▸ **Activity 1**
Answer these from the text about Wyatt's song, one line each:
(a) What did examining a chord chart of the song show about its B section?
(b) In what year, and for which album, did Wyatt first record the song?
(c) Who shared the vocal with Wyatt on Henry Cow's Concerts album?
▸ **Activity 2**
Extend the text about Wyatt's song by one paragraph, picking up after its final sentence.

▸ **Document text**
§ §
Those words are carried by a melodic arc that approximates the actual sound of human lamentation more closely than any Western one I've heard save Ornette's "Lonely Woman," winding its way from desolation to something like hope -- a curious effect. On examining a chord chart of the song, I realized that the B section chord sequence was the A section backwards. Damn clever, Mr. Wyatt!

Ex-Soft Machine drummer-singer Wyatt first recorded the song in 1973 for his Rock Bottom album, recorded upon his release from hospital after falling out a window while drunk and losing the use of his legs. It's a testament to his creative focus that he continued working during his recovery, repurposing material originally intended for his band Matching Mole for himself as a non-instrument-playing singer. On Rock Bottom, the song hits like an emanation from the Sun, its structure obscured by layers of backwards vocals and Mongezi Feza's pocket trumpet. The version I've been listening to at the house (with the chord chart out so I can pick up my beater acoustic guitar and plunk along when the song comes on) is from Henry Cow's Concerts album, documenting a live performance in which Wyatt was backed by those sober socialists and shared the vocal with their singer, Dagmar Krause. It has a plainer, sparser sound that makes it easier to hear what the instruments (particularly Fred Frith's uncharacteristically strummy guitar) are doing.
§ §
▸ **Dataset content**
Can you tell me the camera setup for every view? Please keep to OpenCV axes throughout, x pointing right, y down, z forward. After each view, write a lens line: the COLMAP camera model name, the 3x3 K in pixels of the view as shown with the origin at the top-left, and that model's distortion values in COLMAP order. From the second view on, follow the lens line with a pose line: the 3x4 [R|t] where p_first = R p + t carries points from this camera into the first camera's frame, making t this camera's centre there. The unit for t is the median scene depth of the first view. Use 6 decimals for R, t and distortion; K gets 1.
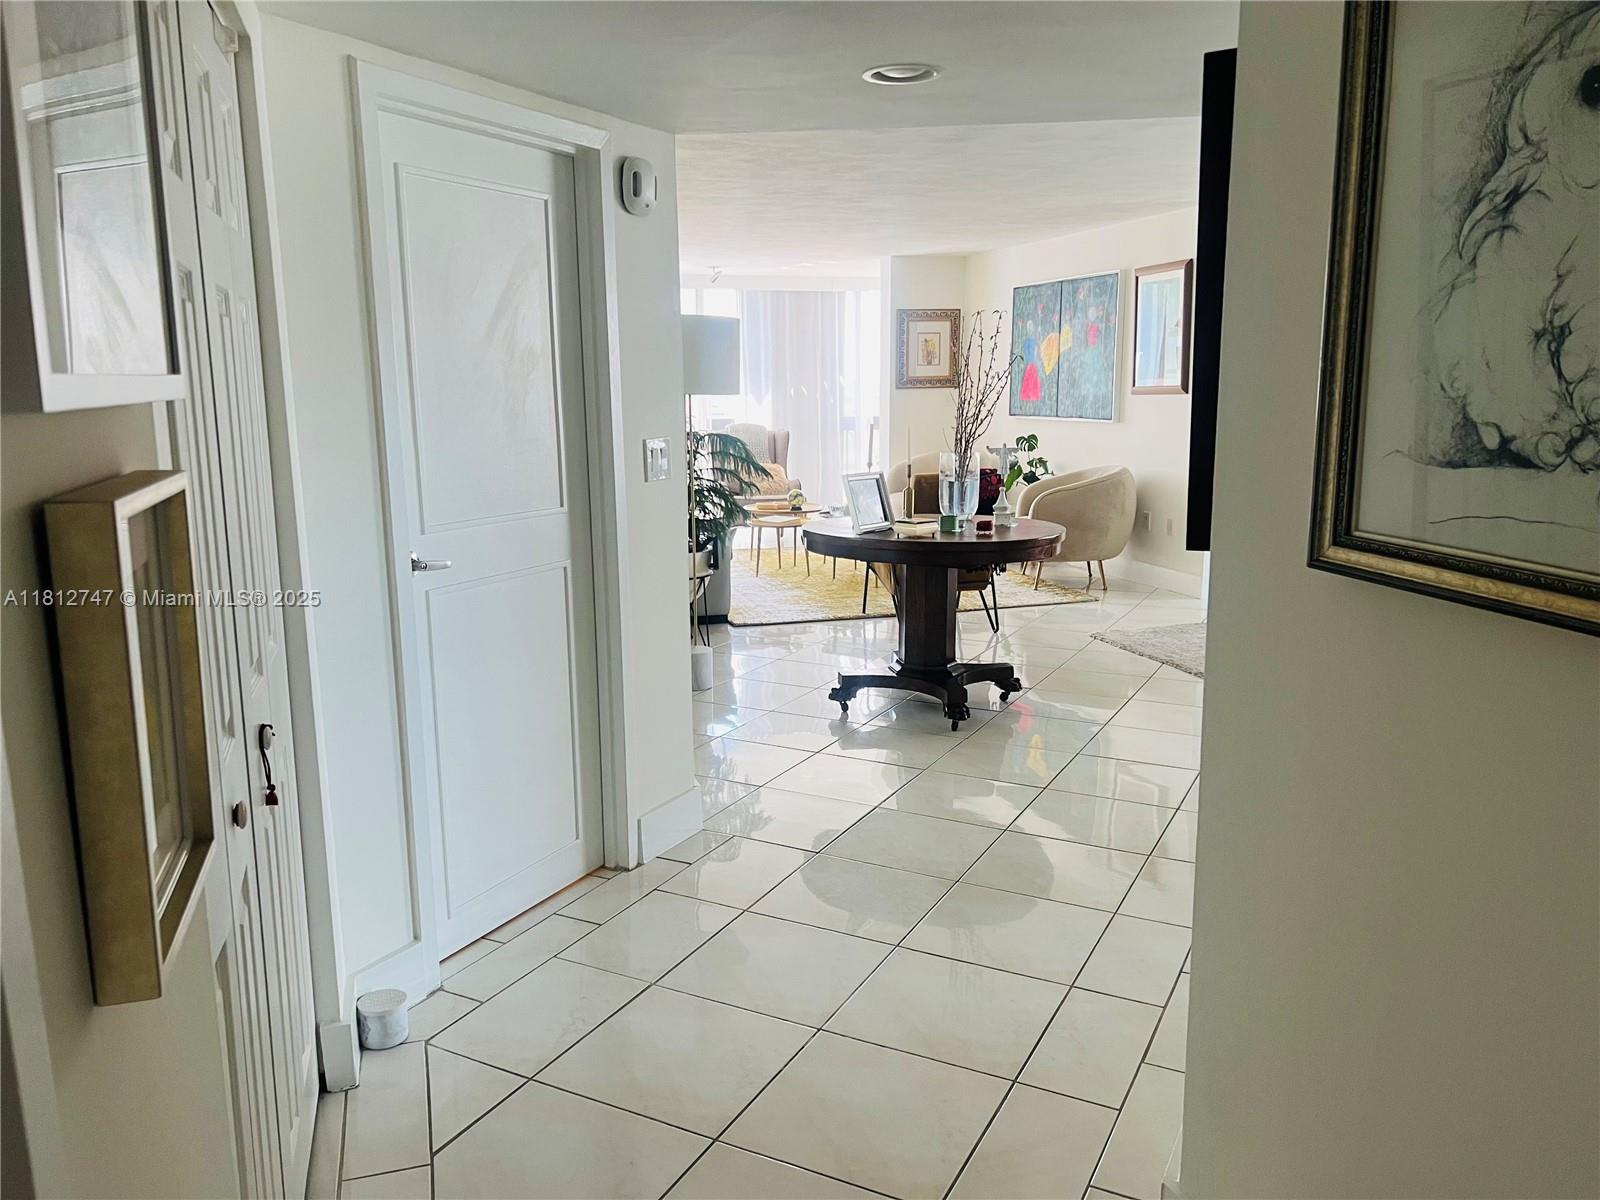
lens RADIAL K [[1196.1, 0, 782.3], [0, 1196.1, 607.9], [0, 0, 1]] dist [0.061456, -0.102428]
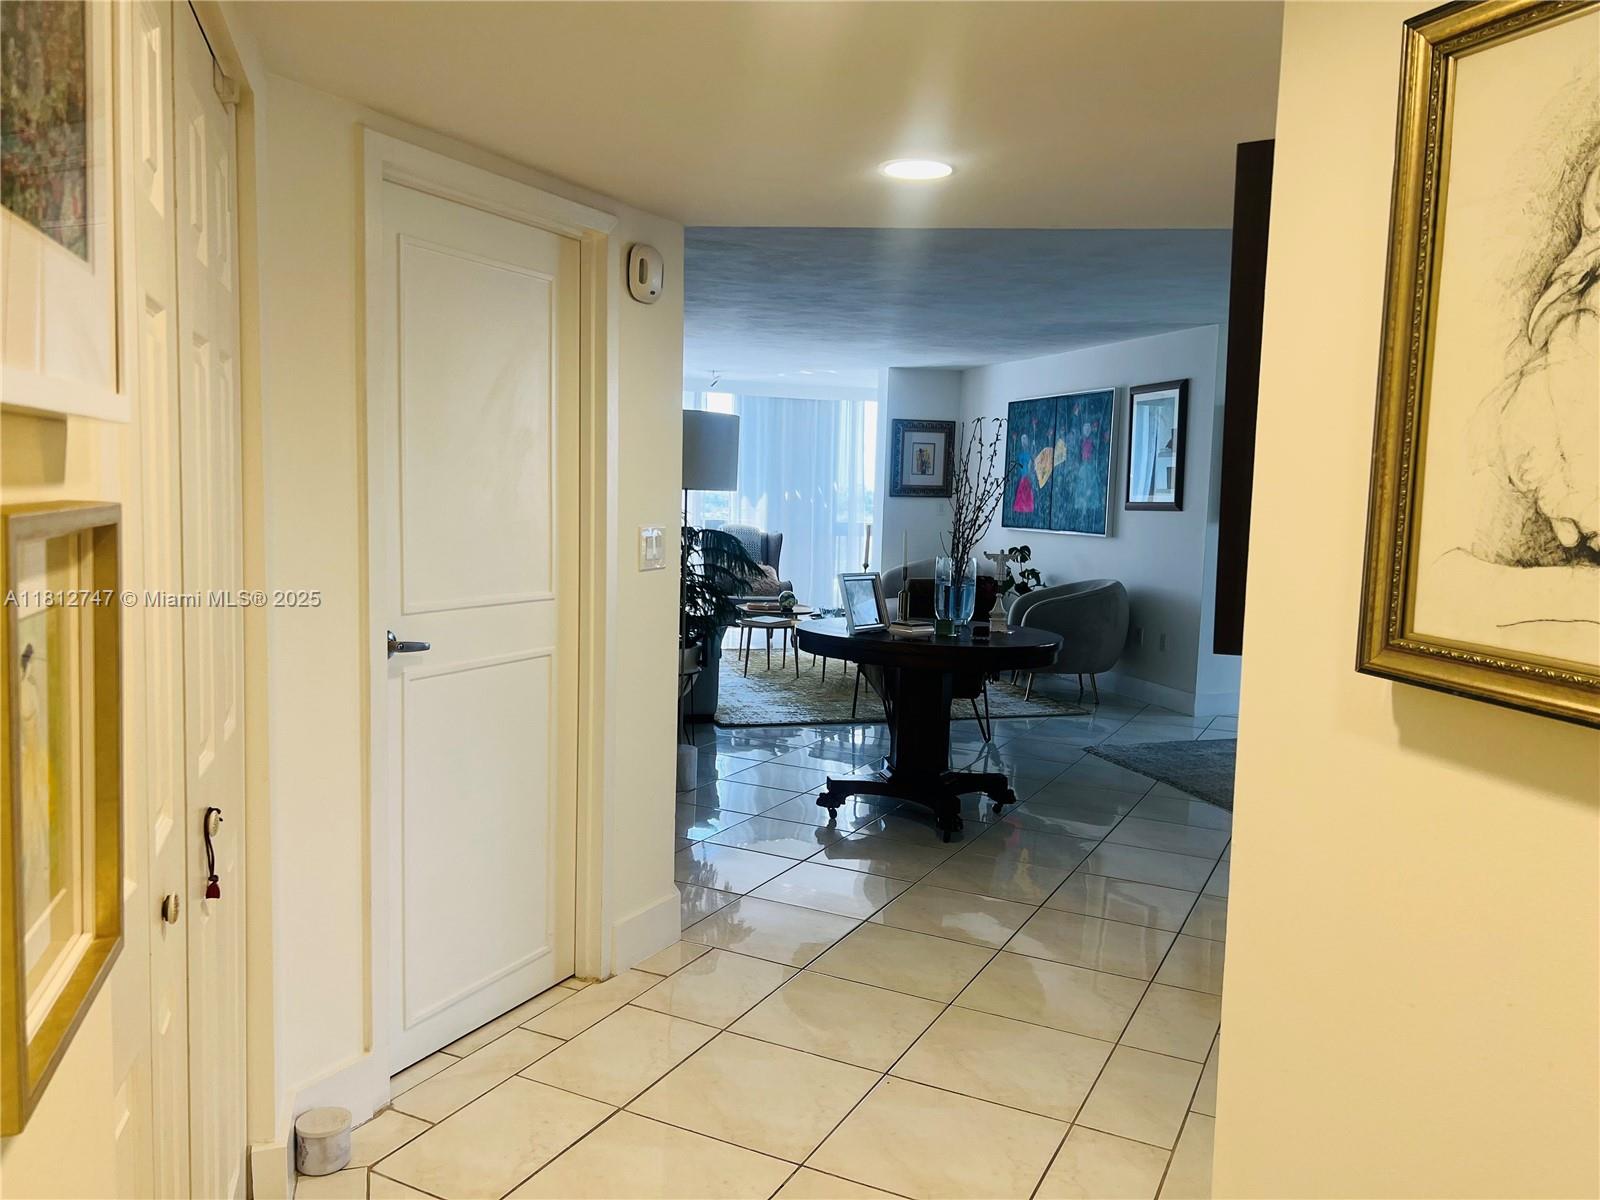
lens RADIAL K [[1194.9, 0, 793.8], [0, 1194.9, 606.2], [0, 0, 1]] dist [0.068030, -0.094177]
pose [[0.999108, 0.037283, 0.019827, -0.004320], [-0.035362, 0.995341, -0.089703, 0.003879], [-0.023079, 0.088922, 0.995771, 0.022533]]
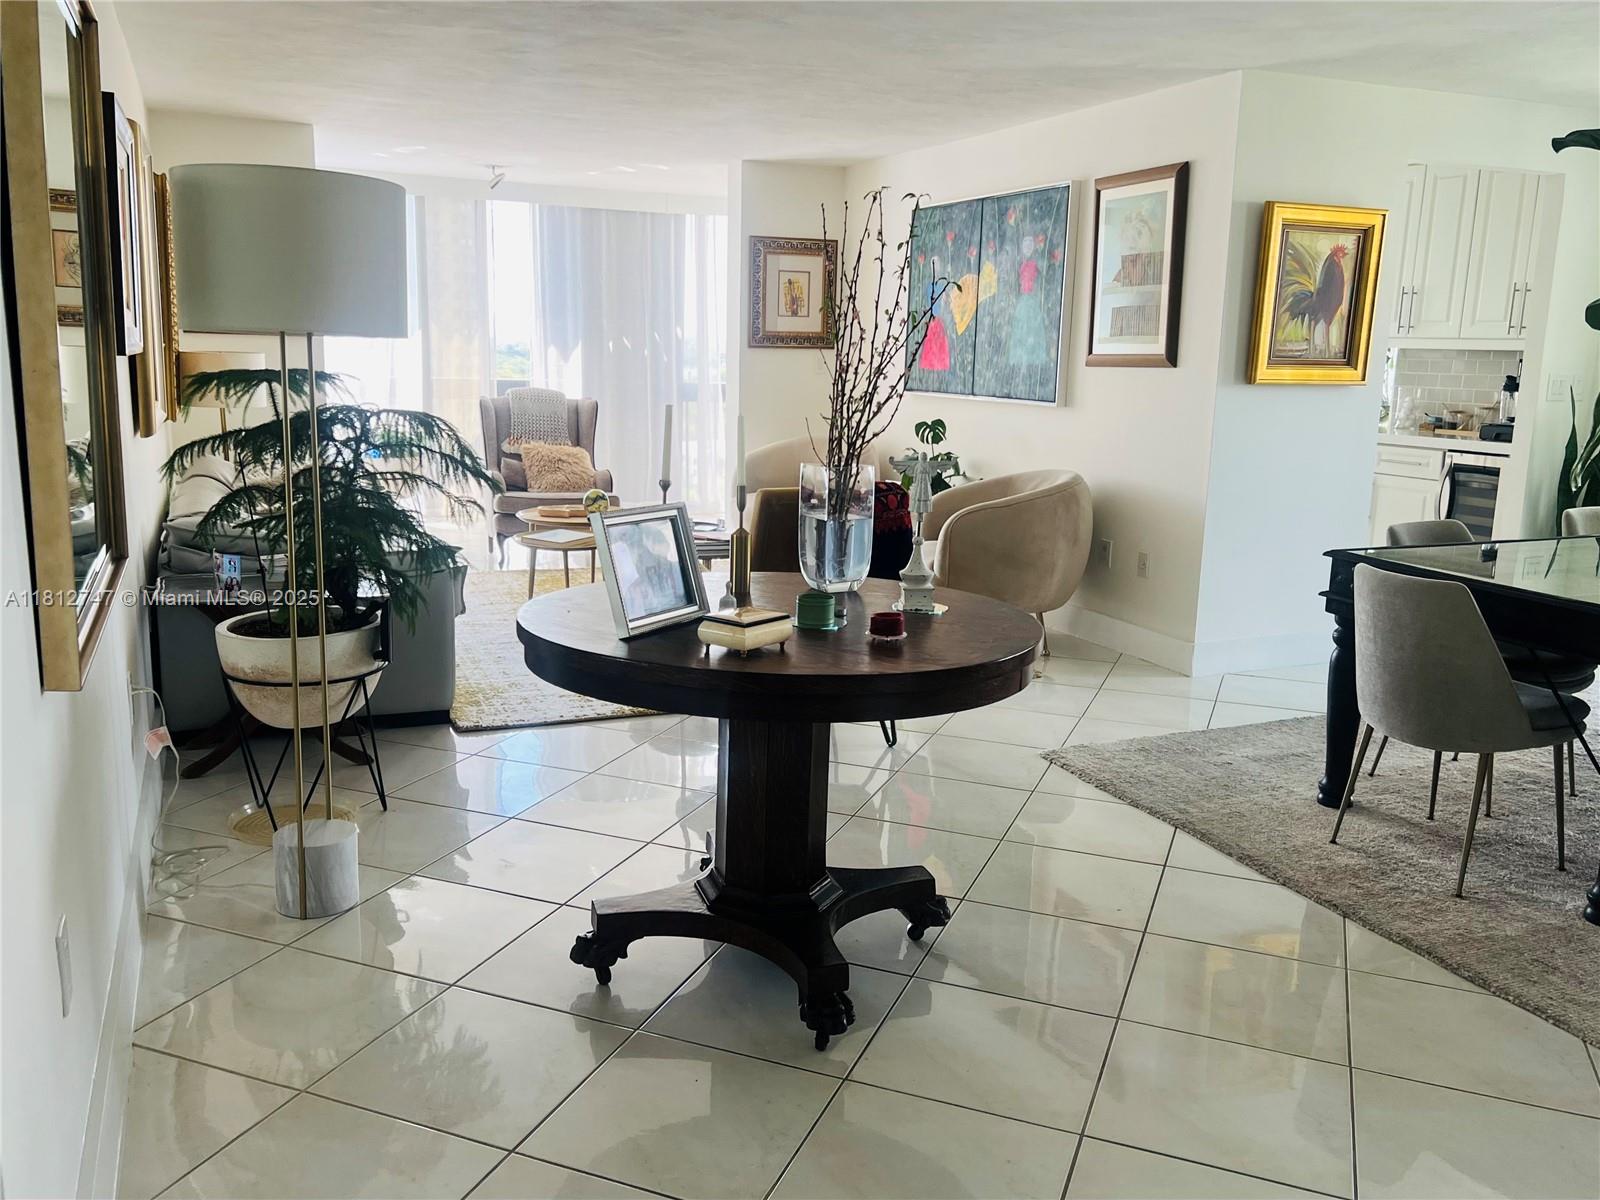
lens RADIAL K [[1321.6, 0, 800.0], [0, 1321.6, 600.0], [0, 0, 1]] dist [0.076157, -0.001606]
pose [[0.992318, 0.011219, 0.123205, 0.060103], [-0.011883, 0.999919, 0.004659, -0.071944], [-0.123143, -0.006087, 0.992370, 0.420322]]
§ §
▸ **Result 1**
(a) The B section chord sequence was the A section backwards.
(b) In 1973, for his Rock Bottom album.
(c) Dagmar Krause, Henry Cow's singer.

▸ **Result 2**
Sidebar One: The first cut on Tin Huey's major label LP was a cover of the Monkees' hit "I'm A Believer," using the arrangement that Wyatt had released on a UK single, post-Rock Bottom. His record caused a minor furor in the press when BBC managers objected to having Wyatt sing from his wheelchair on Top of the Pops; in the event, the artist prevailed. "I'm A Believer" always reminds me of the insurance salesman who used to hang around the record store where I worked as a teenager. Once after hearing me speak the title in response to a phone query, he asked, "So, Kenny...are  you a believer in life insurance?" This to someone who still thought he was immortal, lived with his parents, and earned $100 a week off the books. That guy probably died hungry.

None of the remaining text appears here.